**Aim of the exercise**
Copy the material below verbatim from the line with "FLOOID BLOG,FLOOID BLOG - RETAIL PLATFORM AND" to the line with "chancellor, ahead …", both lines included, omitting pictures and every line outside that range.

**Record set**
◆ ◆ ◆

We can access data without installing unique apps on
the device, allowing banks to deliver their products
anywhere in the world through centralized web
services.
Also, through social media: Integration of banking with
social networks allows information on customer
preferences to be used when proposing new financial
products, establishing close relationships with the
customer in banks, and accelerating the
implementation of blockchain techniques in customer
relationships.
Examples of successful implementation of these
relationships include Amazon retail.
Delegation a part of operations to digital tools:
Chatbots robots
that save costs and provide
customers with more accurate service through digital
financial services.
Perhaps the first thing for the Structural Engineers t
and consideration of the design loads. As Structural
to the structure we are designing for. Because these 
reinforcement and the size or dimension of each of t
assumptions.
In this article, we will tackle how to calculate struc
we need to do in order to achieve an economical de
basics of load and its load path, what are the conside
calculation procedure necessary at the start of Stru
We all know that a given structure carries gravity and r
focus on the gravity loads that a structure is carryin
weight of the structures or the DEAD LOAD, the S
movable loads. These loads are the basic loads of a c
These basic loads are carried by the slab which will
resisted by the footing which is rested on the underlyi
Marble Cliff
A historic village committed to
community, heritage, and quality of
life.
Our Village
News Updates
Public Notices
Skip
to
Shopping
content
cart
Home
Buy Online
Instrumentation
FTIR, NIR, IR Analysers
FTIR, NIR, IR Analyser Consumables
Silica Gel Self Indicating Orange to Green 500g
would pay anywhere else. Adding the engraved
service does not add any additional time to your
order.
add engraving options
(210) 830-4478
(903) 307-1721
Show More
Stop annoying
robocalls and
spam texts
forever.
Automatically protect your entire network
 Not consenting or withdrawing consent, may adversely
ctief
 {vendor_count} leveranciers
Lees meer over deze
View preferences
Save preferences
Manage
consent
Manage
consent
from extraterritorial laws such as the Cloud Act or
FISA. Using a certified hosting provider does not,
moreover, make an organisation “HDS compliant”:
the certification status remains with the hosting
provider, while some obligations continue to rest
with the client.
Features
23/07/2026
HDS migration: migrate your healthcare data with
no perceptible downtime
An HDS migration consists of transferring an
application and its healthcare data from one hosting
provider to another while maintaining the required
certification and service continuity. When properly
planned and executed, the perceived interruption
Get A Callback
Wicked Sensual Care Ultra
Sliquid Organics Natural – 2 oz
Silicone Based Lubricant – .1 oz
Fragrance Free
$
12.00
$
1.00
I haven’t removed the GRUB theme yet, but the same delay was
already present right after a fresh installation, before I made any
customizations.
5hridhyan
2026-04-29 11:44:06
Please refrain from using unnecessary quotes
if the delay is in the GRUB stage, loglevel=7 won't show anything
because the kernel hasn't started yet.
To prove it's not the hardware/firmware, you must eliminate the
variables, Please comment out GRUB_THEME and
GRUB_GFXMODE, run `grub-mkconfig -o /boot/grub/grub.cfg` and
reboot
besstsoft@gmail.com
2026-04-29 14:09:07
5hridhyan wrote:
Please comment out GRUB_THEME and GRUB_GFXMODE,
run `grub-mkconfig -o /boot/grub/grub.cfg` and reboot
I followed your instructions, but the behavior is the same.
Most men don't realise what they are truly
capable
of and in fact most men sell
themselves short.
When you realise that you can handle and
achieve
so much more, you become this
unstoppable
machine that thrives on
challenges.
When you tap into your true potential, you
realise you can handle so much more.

◆ ◆ ◆

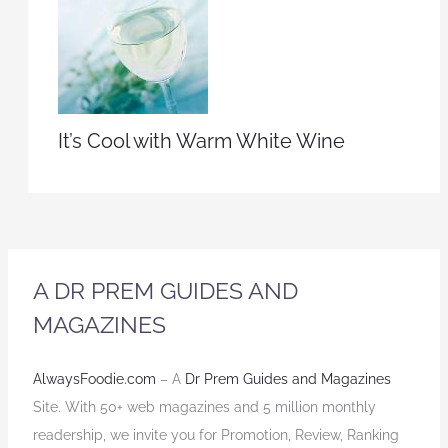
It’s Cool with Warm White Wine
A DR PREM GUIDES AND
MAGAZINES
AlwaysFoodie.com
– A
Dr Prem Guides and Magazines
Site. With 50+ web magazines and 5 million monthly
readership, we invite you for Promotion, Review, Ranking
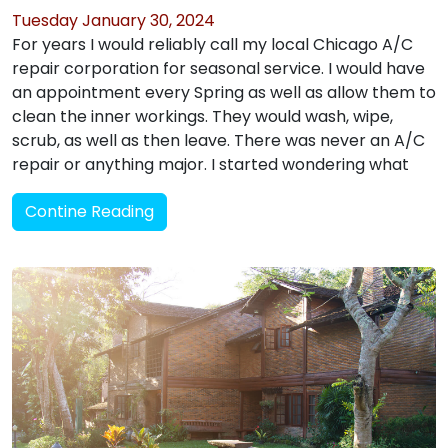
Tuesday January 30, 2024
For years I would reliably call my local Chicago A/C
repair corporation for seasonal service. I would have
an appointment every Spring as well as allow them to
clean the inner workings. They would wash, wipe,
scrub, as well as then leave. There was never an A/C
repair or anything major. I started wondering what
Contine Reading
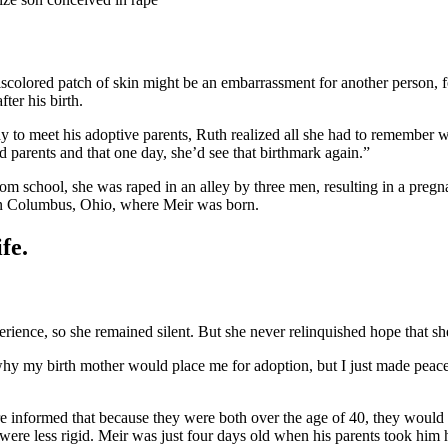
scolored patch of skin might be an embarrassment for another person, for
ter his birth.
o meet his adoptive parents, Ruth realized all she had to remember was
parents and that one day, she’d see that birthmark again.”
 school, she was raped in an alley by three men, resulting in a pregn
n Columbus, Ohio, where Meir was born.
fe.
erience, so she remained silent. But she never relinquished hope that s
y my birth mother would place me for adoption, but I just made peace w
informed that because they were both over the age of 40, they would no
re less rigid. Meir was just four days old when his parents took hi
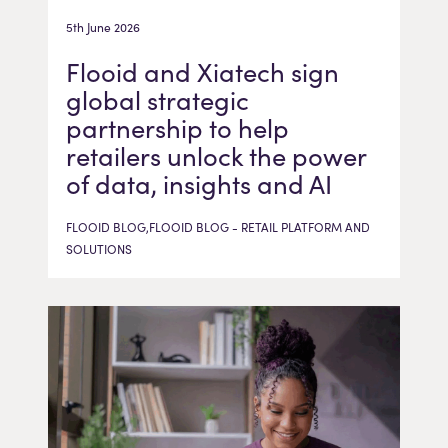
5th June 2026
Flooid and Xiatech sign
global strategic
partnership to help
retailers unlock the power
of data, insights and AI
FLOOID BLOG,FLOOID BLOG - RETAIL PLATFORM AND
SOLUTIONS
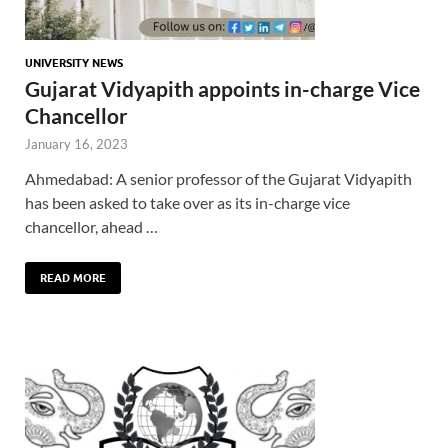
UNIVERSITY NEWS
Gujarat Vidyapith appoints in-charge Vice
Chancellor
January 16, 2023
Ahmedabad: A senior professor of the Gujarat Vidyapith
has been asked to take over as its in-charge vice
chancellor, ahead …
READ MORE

◆ ◆ ◆

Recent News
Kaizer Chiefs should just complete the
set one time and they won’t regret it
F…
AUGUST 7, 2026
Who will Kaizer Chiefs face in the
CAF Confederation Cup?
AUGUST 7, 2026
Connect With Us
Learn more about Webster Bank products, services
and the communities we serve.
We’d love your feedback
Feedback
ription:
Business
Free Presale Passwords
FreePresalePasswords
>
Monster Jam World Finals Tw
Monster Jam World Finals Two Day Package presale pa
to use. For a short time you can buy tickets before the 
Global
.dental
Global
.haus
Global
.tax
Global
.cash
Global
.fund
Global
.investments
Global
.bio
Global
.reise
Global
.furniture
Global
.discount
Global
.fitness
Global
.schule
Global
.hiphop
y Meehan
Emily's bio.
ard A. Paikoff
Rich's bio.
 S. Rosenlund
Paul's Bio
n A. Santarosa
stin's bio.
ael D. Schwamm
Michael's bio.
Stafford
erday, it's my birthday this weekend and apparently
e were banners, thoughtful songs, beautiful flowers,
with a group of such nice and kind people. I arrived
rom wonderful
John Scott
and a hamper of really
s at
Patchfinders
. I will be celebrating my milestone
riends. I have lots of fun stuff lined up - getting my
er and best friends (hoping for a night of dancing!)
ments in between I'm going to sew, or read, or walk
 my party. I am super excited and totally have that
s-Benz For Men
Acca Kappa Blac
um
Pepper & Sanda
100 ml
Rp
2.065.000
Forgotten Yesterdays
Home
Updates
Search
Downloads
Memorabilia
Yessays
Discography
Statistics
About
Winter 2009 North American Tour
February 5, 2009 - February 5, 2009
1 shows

◆ ◆ ◆

**Solved exercise**
FLOOID BLOG,FLOOID BLOG - RETAIL PLATFORM AND
SOLUTIONS
UNIVERSITY NEWS
Gujarat Vidyapith appoints in-charge Vice
Chancellor
January 16, 2023
Ahmedabad: A senior professor of the Gujarat Vidyapith
has been asked to take over as its in-charge vice
chancellor, ahead …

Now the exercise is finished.